A pop-up exhibit of materials from the Clara Spiegel papers in Special Collections and Archives were displayed at the annual Hemingway Seminar at the Ketchum Community Library, September 9-11.
A resident of Ketchum, Idaho from 1952 until her death in 1997, Clara Spiegel was a best-selling novelist in the 1940s and was one of the first visitors to the newly opened ski resort of Sun Valley in the 1930s. During an extended trip in 1939, Clara became better acquainted with her husband’s friend Ernest Hemingway who had served with him in World War I. Clara helped Ernest handle a backlog of his mail by taking dictation for more than fifty letters, and he offered his advice on writing. Their work together became the basis of a friendship throughout the rest of Hemingway’s life.

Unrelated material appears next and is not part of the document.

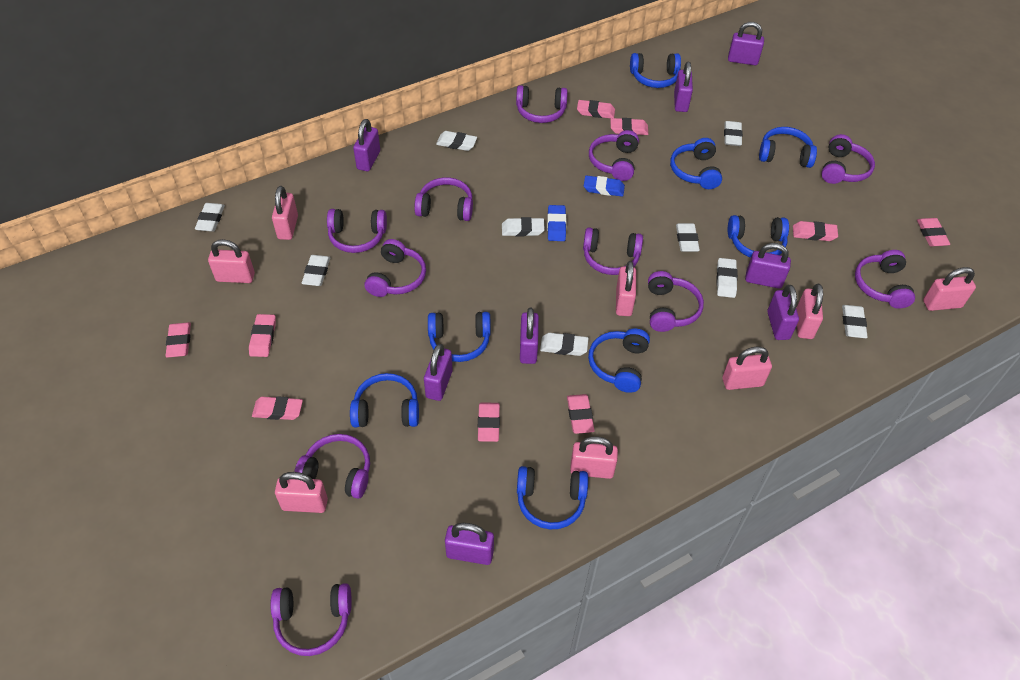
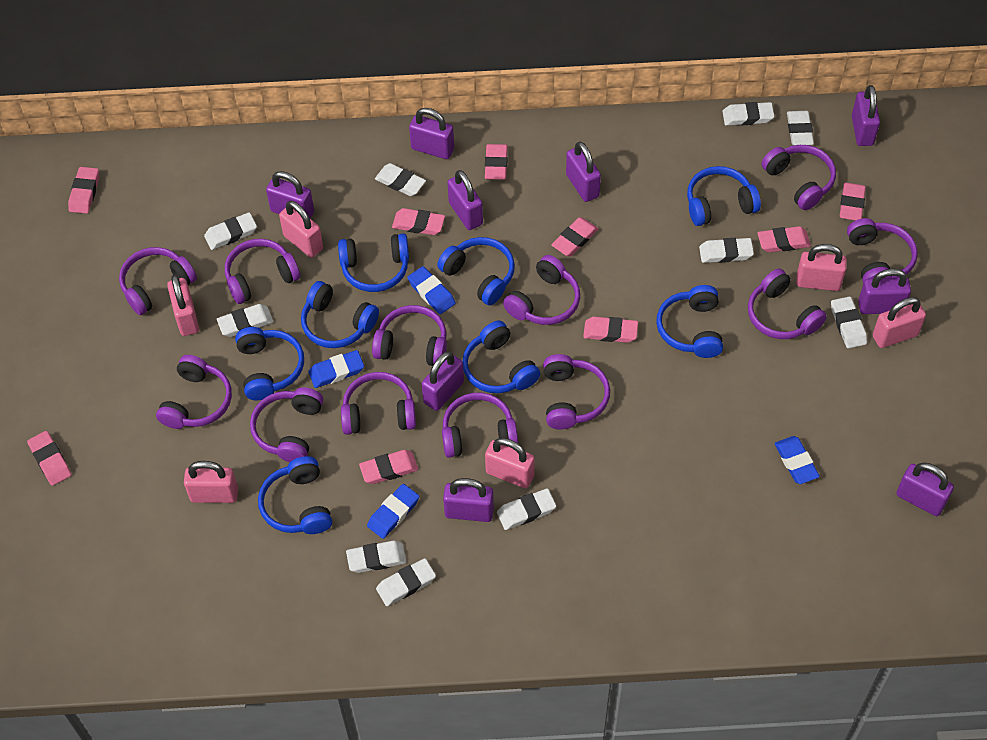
blue eraser: 2 -> 4
pink padlock: 8 -> 6
purple headphones: 11 -> 12
purple padlock: 8 -> 9
white eraser: 9 -> 10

Like her friend Hemingway, Spiegel was intrigued by the African continent. An avid traveler, hunter, and outdoorswoman, Clara went on her first African safari in 1960 with Ernest’s son Patrick, who lived in Africa as a big game hunter and guide. In 1962, the year after Ernest Hemingway’s death, Clara took her second safari with Patrick and invited Ernest’s widow Mary to join her. Their safari was the subject of an article that Mary published in LIFE magazine in 1963; it was a memoir of their trip and a reflection on the Africa that Ernest had loved.
In connection with the 2021 seminar theme “Hemingway in Africa,” the pop-up exhibit featured Clara’s journals, photographs, and manuscript drafts related to her African safaris with the Hemingways.